*TASK ITEM*.
Starting with the line in the data below that contains "Where do Jan" and ending after the line that contains "CAJAMARQUILLA and ISCAHUACA", present those lines as a numbered list, omitting any blank lines.

*RECORDS FOR THE TASK*.
-.-.-

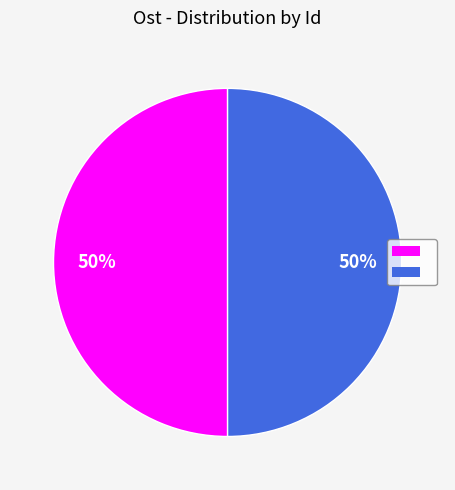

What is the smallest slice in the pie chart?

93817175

-.-.-

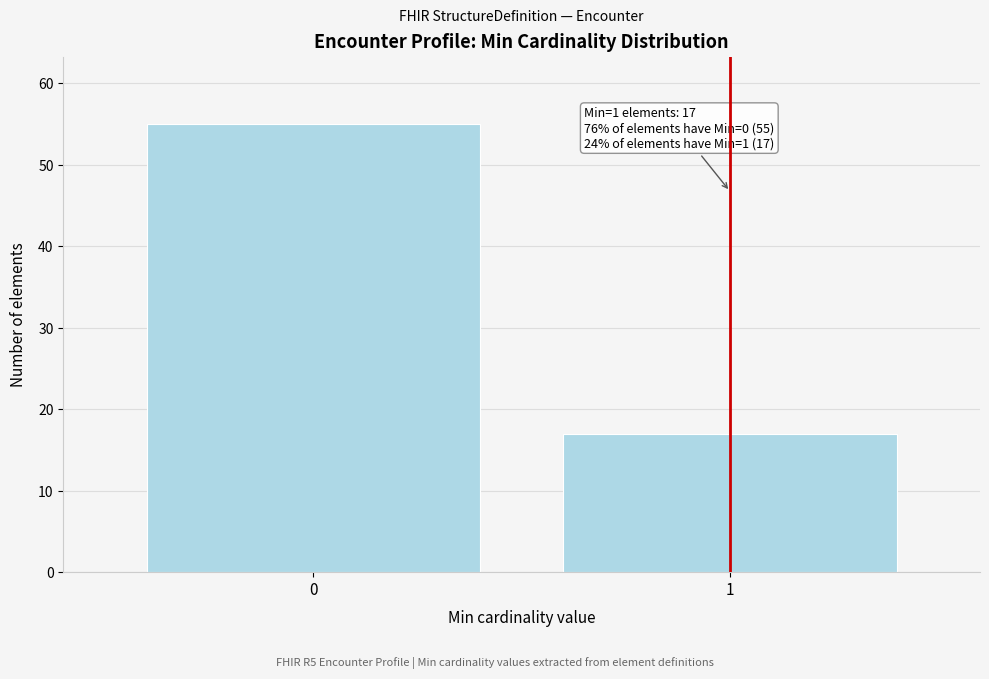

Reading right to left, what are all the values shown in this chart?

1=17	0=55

-.-.-

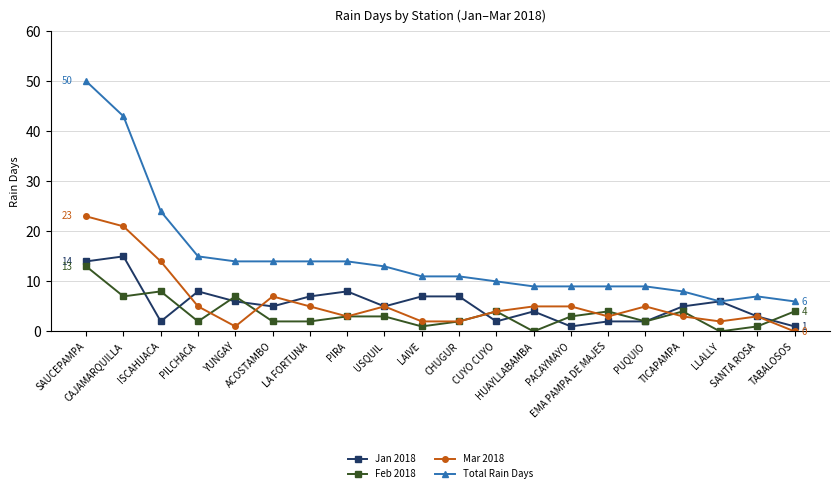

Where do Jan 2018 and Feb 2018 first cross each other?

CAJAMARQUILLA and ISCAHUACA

-.-.-

*WRITTEN SOLUTION*.
1. Where do Jan 2018 and Feb 2018 first cross each other?
2. CAJAMARQUILLA and ISCAHUACA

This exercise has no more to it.